Originally Posted by Poundstone
I think the market is saying that a good, standard salary for an experienced captain flying a non-RJ jet is going to be about 100K. That's a six-figure income, guys and gals! You should be more than satisfied with that.
Wrong! You have to compare apples to apples here...
1) Pilots have to retire at age 60 (even if they change it, I would guess maybe 50% would pass the medical after age 60). Assume the average professional (including pilots) starts their career at age 25. Assume non-pilots retire at age 65 (on average). In order to account for the lost five years, a pilot can be considered to be earning 87.5% of his actual annual salary. Now we're at $87, 500.
2) But the government is going to tax our pilot not at $87.5K, but at $100K. Let's take off an extra $4K for the higher tax bracket...$83.5K.
3) Now let's look at jobs that involve substantial time away from home and environmental hardship...these typically pay a very large premium compared to a similar job in benign conditions. Conservatively, this premium is probably at least 30% of the pay in question. Now we have $58,500 for a professional position that took about 15 years to acquire (you specified major not regional CA) and is directly responsible for the safety and well-being of 100-450 folks on each leg.

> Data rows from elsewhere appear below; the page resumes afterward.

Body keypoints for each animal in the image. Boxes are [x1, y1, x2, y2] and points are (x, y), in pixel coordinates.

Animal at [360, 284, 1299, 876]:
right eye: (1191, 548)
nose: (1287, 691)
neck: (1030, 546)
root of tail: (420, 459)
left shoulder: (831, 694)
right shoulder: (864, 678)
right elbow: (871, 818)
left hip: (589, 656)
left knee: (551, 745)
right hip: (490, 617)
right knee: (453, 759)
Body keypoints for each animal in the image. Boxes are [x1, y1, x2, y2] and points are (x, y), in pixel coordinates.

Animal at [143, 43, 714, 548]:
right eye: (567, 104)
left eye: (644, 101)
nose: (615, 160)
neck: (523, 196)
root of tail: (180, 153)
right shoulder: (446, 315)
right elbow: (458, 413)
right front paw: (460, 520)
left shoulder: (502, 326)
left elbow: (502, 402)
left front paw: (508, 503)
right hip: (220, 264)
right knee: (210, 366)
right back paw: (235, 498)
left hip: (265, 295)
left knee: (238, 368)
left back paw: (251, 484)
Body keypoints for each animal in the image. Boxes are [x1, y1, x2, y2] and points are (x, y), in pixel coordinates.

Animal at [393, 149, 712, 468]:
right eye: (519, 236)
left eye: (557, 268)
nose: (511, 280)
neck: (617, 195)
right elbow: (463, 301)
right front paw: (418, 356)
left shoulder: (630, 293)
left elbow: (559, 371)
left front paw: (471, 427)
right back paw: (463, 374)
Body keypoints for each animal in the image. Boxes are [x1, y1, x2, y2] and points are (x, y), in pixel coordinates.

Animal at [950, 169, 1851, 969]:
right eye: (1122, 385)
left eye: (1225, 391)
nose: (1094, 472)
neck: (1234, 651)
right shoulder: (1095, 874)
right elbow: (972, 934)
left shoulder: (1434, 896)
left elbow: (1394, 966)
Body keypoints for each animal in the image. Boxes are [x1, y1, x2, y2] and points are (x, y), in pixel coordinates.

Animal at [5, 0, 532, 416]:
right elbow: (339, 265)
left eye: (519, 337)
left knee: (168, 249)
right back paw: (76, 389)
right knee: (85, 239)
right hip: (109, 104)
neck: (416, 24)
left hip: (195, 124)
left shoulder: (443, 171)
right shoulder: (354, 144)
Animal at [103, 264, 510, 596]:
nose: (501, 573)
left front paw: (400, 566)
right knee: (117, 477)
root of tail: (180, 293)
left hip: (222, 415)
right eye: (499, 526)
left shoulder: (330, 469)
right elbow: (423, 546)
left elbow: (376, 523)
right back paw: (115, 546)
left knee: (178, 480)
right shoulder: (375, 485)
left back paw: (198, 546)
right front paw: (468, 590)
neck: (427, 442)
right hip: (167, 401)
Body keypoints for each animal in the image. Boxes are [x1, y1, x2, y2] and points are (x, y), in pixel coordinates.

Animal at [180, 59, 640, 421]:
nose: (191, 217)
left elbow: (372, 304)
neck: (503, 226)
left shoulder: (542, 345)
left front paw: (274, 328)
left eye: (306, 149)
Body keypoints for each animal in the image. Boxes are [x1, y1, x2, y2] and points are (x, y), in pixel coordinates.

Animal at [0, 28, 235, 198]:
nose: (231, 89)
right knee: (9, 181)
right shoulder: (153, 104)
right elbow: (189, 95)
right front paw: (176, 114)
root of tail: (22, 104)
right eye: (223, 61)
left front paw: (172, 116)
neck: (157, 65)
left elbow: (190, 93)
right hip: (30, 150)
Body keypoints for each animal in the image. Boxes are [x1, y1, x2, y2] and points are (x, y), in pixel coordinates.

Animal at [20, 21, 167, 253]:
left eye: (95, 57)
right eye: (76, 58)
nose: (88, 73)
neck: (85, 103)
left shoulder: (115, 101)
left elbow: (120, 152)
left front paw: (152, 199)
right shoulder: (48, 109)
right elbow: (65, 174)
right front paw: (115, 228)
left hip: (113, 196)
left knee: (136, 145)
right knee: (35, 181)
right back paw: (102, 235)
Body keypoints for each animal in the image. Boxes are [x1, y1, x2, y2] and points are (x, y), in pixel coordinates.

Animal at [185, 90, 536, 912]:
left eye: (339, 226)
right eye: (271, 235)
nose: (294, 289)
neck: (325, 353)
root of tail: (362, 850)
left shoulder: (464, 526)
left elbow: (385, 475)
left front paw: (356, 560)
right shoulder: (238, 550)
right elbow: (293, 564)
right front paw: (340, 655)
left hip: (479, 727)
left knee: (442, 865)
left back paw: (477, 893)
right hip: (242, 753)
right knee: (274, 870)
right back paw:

4) Don't forget the medical, lose that and your @ss is on the street. Even neurosurgeons don't have to pass a medical exam.
5) Most other professions pay a livable wage from the get-go. Regional airline FO's qualify for food stamps if they have a family, and you don't attain that whopping $58K/year until age 40 at the earliest. If you take a career average, that $100K airline captain is making less than a union bus driver.
Doesn't stack up well to other educated, licensed professionals at all. Health care (my buddy's wife is a radiation oncology technician, she makes $90K working part time, three blocks from home.), civil engineers, architects, merchant marine capatins, etc.